Summary on Wi-Fi router and device security
Is your smartphone at risk?
KRACK is a type of attack that goes not after a device, but after information sent from it. Thus, data saved on your smartphone stays safe until you send it via the Web. Credit card numbers, passwords, private messages, emails, etc. are what KRACK attackers aim for.
Is your Wi-Fi router vulnerable to KRACK?
That’s closer to the main point, but still not exactly. KRACK aims data sent, not a device as such. Thus, all websites but for HTTPS ones are potentially vulnerable.
Will changing the Wi-Fi password help?
You can change the password, but it still won’t protect you from KRACK, which basically targets information that your router is only going to encrypt. The attacker doesn’t need to hack the router by cracking its password.
Are all devices using Wi-Fi at risk?
That’s correct. Basically, all devices that send and receive data over Wi-Fi can be accessed by attackers.
What about Android mobile devices?
According to researchers, Android running mobile device are at bigger risk of KRACK attack than others. Moreover, devices running on the latest Nougat 6.0 OS are more prone to attack than others. Google released the security patch for them at the end of the last year. However, cellular providers and Android hardware developers are still releasing similar parches for all other models of mobile devices. Many older devices risk not receiving the update at all.
Are Macs and iPhones safer?
Apple devices are safeguarded better than Android ones. Apple stated that all current versions macOS, iOS, tvOS, and watchOS received patches against KRACK.

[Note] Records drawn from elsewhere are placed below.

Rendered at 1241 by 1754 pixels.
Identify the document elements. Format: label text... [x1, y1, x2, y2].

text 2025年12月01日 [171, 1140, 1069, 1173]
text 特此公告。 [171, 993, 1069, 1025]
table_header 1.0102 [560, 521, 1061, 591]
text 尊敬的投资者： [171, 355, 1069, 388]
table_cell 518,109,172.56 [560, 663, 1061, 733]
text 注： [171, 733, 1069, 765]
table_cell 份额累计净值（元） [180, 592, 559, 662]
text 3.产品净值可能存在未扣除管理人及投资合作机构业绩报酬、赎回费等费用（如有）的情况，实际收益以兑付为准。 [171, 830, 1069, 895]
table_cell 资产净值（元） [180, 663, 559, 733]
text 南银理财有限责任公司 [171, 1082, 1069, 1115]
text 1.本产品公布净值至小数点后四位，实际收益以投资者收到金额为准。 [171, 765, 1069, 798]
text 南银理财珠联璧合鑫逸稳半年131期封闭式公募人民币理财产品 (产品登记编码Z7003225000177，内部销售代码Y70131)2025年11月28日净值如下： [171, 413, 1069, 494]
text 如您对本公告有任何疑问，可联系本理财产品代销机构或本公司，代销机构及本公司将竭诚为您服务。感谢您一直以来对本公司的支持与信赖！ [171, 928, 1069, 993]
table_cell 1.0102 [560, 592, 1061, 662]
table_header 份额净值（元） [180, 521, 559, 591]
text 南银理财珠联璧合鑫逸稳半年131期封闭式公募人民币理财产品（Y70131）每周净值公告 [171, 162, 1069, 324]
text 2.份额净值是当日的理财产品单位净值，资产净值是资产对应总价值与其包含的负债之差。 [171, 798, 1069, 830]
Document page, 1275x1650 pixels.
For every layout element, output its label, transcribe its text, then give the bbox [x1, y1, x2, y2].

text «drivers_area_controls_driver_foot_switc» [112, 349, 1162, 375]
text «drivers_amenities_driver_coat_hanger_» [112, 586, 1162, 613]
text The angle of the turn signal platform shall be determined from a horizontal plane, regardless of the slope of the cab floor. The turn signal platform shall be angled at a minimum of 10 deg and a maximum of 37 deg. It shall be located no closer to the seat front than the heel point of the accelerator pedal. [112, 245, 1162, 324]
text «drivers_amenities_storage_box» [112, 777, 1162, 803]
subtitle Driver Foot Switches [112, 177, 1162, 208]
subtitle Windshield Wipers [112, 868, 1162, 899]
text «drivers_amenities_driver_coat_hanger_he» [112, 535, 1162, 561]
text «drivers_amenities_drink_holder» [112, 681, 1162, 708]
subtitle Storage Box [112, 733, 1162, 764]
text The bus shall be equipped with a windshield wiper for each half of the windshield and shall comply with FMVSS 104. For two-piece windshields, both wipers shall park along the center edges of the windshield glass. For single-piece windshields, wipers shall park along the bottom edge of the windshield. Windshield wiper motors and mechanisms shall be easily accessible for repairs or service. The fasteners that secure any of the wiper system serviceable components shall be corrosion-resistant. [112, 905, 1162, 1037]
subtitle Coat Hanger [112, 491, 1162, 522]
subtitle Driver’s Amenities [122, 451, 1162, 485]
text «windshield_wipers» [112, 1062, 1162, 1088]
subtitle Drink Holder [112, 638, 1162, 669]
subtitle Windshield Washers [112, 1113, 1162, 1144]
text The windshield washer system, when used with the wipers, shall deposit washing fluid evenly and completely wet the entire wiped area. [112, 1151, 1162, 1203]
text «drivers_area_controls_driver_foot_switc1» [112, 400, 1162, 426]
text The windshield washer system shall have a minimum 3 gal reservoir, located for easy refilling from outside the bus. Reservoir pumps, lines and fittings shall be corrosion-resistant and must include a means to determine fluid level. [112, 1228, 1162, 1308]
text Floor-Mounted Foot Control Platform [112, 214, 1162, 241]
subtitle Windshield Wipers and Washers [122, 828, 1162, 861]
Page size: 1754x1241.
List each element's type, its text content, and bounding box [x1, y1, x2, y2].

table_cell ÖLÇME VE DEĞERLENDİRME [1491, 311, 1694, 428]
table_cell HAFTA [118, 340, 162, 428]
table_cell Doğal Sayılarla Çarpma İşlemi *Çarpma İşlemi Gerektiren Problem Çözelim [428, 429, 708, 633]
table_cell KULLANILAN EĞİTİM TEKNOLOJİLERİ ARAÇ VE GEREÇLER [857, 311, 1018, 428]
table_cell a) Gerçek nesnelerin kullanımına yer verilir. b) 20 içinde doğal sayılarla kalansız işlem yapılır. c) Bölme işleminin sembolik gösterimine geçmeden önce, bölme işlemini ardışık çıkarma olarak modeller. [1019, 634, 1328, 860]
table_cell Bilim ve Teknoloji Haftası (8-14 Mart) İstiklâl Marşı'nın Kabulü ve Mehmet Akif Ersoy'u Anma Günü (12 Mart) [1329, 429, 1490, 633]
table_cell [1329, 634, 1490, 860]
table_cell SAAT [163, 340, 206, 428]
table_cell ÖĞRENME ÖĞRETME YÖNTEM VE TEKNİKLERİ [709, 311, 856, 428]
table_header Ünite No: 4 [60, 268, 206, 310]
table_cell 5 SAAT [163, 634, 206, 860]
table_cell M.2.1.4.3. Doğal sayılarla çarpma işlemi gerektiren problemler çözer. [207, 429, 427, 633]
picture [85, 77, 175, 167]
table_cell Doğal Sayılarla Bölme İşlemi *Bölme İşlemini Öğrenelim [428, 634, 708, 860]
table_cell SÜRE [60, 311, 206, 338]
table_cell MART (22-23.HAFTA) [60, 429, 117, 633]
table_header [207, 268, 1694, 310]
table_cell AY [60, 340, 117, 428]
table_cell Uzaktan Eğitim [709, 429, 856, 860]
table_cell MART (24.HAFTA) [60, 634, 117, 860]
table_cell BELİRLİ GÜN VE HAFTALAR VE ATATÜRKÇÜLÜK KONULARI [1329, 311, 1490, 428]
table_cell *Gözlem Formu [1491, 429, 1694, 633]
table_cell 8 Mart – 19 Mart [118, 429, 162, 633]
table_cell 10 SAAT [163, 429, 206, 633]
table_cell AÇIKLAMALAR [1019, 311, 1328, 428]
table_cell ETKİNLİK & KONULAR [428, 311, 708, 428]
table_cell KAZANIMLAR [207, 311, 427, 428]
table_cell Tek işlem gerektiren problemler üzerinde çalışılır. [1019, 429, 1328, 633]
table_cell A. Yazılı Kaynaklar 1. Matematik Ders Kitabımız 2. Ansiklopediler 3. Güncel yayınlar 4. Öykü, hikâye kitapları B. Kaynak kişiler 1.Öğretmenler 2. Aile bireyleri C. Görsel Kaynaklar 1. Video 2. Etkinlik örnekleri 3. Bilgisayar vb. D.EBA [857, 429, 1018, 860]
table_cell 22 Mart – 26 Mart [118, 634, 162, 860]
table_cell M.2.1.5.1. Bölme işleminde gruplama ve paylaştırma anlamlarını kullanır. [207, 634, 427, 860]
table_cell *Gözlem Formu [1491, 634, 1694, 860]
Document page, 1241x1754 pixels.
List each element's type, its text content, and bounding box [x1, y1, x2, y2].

What regarding Windows-running PCs?
Windows PC’s are safe once you stay updated. The Microsoft Corporation released a patch against KRACK for Windows PCs last October, even before the problem of the attack went public.
How to check if a mobile device has received an anti-attack patch if its updated are turned on to automatic?
You should check on software updates of OS through Settings app and learn when the latest version has been downloaded. Keep an eye on Owen Williams’ list of companies that have already released the anti-KRACK updates.
Don’t forget to check and update your router to any pending updates through the admin page. Checking on the upcoming updates every day is a wise habit. Many of the biggest providers have already released their patches.
Follow our tips to keep your devices safe from KRACK attackers. Simple actions will help you to protect self. Probably, the only way to avoid the risk completely is to stay away from using Wi-Fi which is clearly not an option for the most of users.